(EXTRACTED RECORDS begins)
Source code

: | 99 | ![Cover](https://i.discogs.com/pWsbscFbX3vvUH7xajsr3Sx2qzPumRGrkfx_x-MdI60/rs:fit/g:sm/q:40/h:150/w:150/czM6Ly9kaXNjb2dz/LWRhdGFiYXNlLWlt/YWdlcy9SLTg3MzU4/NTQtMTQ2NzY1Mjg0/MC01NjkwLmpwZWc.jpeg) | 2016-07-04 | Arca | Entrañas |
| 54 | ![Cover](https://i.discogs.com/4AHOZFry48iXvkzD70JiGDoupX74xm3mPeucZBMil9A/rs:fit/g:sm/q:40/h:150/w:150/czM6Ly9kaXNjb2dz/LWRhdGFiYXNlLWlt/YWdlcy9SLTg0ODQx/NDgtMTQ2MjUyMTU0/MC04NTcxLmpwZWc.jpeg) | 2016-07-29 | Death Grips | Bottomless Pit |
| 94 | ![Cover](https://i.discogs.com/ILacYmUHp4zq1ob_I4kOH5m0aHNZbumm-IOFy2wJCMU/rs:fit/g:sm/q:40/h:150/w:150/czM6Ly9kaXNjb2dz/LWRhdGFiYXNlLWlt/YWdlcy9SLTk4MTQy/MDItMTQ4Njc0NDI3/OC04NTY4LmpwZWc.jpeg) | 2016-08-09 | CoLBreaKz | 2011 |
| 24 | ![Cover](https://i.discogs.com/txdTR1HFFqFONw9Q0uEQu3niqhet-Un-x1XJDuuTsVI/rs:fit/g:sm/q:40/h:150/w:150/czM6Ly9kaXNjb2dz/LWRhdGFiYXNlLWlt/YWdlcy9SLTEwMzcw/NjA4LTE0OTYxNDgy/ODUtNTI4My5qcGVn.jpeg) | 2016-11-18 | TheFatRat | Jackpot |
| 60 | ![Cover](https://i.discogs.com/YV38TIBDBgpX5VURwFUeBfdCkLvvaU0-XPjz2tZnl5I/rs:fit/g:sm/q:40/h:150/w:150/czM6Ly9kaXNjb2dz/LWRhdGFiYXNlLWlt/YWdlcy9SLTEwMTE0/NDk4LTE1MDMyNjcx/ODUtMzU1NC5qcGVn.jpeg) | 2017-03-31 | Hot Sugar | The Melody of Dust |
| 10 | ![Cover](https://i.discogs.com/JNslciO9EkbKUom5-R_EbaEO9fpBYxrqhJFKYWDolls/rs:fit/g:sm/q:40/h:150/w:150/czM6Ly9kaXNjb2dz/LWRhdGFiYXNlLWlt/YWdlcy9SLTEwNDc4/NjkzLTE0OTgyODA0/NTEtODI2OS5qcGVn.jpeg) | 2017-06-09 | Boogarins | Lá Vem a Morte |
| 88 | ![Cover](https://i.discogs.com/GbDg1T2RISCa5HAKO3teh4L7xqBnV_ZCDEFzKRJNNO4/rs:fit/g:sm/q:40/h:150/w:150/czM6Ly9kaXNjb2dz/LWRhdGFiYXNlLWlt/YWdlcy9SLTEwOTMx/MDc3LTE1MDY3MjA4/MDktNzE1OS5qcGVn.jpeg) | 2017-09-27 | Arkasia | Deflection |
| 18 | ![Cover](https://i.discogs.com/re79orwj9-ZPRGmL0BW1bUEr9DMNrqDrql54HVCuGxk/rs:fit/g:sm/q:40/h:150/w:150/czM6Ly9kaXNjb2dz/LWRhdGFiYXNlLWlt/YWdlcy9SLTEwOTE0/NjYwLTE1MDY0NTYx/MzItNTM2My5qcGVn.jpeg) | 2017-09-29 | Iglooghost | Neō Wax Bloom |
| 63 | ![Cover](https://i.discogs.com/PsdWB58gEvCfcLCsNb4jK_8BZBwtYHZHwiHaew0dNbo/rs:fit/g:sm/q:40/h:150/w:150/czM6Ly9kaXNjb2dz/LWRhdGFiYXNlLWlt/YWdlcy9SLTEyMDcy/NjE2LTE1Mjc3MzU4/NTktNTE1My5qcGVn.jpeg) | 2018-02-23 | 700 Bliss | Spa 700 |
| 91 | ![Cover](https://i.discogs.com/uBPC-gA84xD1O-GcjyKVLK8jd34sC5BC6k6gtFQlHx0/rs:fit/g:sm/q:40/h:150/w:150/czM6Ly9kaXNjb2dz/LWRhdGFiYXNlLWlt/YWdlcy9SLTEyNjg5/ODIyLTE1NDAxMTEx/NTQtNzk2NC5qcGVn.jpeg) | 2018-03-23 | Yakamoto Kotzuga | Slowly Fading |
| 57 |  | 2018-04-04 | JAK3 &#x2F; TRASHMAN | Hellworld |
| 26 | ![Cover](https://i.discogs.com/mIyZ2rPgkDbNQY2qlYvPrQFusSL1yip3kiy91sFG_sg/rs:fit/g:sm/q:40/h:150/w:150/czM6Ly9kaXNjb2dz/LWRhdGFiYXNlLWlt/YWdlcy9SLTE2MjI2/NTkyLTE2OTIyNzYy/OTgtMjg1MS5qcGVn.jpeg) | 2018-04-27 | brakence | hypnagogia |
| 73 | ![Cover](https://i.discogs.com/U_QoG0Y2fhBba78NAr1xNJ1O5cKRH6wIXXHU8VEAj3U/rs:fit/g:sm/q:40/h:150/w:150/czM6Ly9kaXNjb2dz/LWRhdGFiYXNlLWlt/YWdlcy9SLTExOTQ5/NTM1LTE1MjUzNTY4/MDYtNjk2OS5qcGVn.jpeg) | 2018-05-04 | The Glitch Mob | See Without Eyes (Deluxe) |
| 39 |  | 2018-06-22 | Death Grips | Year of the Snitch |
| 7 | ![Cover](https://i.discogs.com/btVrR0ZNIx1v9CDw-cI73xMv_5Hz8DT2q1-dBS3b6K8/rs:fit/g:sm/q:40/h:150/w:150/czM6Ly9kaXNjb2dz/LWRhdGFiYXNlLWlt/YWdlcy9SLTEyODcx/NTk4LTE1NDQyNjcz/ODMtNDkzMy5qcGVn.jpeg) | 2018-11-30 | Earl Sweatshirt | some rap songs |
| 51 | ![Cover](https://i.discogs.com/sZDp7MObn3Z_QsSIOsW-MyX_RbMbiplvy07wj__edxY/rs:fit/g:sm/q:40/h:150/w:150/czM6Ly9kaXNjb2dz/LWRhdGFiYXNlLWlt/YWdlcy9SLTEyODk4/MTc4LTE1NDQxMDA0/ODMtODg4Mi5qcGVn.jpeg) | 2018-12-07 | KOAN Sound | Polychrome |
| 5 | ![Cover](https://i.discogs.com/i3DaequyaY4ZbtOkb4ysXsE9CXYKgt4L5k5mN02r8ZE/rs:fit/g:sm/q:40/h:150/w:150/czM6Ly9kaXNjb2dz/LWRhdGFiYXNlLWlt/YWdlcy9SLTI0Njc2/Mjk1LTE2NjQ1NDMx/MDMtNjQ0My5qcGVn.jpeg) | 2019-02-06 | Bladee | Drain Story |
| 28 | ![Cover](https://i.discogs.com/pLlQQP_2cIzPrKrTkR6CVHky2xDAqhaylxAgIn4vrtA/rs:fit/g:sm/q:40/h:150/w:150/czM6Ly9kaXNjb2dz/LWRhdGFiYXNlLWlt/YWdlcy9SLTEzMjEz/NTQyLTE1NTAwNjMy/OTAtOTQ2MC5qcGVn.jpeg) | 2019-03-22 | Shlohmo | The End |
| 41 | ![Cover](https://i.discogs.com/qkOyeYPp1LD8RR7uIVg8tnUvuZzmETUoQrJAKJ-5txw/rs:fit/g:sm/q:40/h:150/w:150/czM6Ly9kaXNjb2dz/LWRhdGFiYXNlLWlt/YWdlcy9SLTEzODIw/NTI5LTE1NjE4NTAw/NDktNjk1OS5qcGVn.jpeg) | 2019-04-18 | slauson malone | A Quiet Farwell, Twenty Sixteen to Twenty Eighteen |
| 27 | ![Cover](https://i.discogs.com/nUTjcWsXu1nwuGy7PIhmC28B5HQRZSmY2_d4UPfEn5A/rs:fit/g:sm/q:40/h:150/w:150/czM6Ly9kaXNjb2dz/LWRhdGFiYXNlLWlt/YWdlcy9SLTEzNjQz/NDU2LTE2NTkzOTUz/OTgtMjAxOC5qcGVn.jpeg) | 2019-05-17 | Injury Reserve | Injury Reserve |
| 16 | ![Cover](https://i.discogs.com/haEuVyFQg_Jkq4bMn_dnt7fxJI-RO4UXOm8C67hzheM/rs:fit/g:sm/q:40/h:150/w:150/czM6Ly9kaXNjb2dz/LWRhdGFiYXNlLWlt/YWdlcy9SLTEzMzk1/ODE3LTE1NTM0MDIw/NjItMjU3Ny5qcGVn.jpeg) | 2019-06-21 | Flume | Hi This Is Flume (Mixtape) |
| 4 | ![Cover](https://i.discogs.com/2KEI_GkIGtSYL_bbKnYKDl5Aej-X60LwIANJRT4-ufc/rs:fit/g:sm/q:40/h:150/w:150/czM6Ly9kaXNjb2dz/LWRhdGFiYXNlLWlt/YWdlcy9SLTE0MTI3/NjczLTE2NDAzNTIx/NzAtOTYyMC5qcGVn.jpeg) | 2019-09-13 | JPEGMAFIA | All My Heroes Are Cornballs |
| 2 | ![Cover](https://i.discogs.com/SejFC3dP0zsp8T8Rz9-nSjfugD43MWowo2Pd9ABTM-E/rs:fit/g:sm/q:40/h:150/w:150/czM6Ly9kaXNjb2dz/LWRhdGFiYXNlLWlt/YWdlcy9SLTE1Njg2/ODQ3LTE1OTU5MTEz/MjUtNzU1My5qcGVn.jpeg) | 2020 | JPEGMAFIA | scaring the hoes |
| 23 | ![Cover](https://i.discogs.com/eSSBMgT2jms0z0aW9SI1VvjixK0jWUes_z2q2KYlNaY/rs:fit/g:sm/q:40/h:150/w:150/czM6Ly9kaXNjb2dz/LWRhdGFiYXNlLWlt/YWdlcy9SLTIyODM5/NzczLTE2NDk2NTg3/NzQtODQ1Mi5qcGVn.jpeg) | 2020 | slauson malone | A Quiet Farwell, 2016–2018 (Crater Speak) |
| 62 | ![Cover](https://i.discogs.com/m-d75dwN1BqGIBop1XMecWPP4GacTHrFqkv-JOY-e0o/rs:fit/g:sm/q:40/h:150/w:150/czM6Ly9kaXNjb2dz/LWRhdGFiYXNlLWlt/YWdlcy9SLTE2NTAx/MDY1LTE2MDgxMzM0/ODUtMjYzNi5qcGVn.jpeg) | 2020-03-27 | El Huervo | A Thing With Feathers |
(EXTRACTED RECORDS ends)
WHAT IS BEING ASKED — Take exactly the lines from the one containing "brakence | hypnagogia |" through the one containing "Twenty Eighteen |" in the data above, and output them with nothing added.

RESPONSE TO THIS EXERCISE —
| 26 | ![Cover](https://i.discogs.com/mIyZ2rPgkDbNQY2qlYvPrQFusSL1yip3kiy91sFG_sg/rs:fit/g:sm/q:40/h:150/w:150/czM6Ly9kaXNjb2dz/LWRhdGFiYXNlLWlt/YWdlcy9SLTE2MjI2/NTkyLTE2OTIyNzYy/OTgtMjg1MS5qcGVn.jpeg) | 2018-04-27 | brakence | hypnagogia |
| 73 | ![Cover](https://i.discogs.com/U_QoG0Y2fhBba78NAr1xNJ1O5cKRH6wIXXHU8VEAj3U/rs:fit/g:sm/q:40/h:150/w:150/czM6Ly9kaXNjb2dz/LWRhdGFiYXNlLWlt/YWdlcy9SLTExOTQ5/NTM1LTE1MjUzNTY4/MDYtNjk2OS5qcGVn.jpeg) | 2018-05-04 | The Glitch Mob | See Without Eyes (Deluxe) |
| 39 |  | 2018-06-22 | Death Grips | Year of the Snitch |
| 7 | ![Cover](https://i.discogs.com/btVrR0ZNIx1v9CDw-cI73xMv_5Hz8DT2q1-dBS3b6K8/rs:fit/g:sm/q:40/h:150/w:150/czM6Ly9kaXNjb2dz/LWRhdGFiYXNlLWlt/YWdlcy9SLTEyODcx/NTk4LTE1NDQyNjcz/ODMtNDkzMy5qcGVn.jpeg) | 2018-11-30 | Earl Sweatshirt | some rap songs |
| 51 | ![Cover](https://i.discogs.com/sZDp7MObn3Z_QsSIOsW-MyX_RbMbiplvy07wj__edxY/rs:fit/g:sm/q:40/h:150/w:150/czM6Ly9kaXNjb2dz/LWRhdGFiYXNlLWlt/YWdlcy9SLTEyODk4/MTc4LTE1NDQxMDA0/ODMtODg4Mi5qcGVn.jpeg) | 2018-12-07 | KOAN Sound | Polychrome |
| 5 | ![Cover](https://i.discogs.com/i3DaequyaY4ZbtOkb4ysXsE9CXYKgt4L5k5mN02r8ZE/rs:fit/g:sm/q:40/h:150/w:150/czM6Ly9kaXNjb2dz/LWRhdGFiYXNlLWlt/YWdlcy9SLTI0Njc2/Mjk1LTE2NjQ1NDMx/MDMtNjQ0My5qcGVn.jpeg) | 2019-02-06 | Bladee | Drain Story |
| 28 | ![Cover](https://i.discogs.com/pLlQQP_2cIzPrKrTkR6CVHky2xDAqhaylxAgIn4vrtA/rs:fit/g:sm/q:40/h:150/w:150/czM6Ly9kaXNjb2dz/LWRhdGFiYXNlLWlt/YWdlcy9SLTEzMjEz/NTQyLTE1NTAwNjMy/OTAtOTQ2MC5qcGVn.jpeg) | 2019-03-22 | Shlohmo | The End |
| 41 | ![Cover](https://i.discogs.com/qkOyeYPp1LD8RR7uIVg8tnUvuZzmETUoQrJAKJ-5txw/rs:fit/g:sm/q:40/h:150/w:150/czM6Ly9kaXNjb2dz/LWRhdGFiYXNlLWlt/YWdlcy9SLTEzODIw/NTI5LTE1NjE4NTAw/NDktNjk1OS5qcGVn.jpeg) | 2019-04-18 | slauson malone | A Quiet Farwell, Twenty Sixteen to Twenty Eighteen |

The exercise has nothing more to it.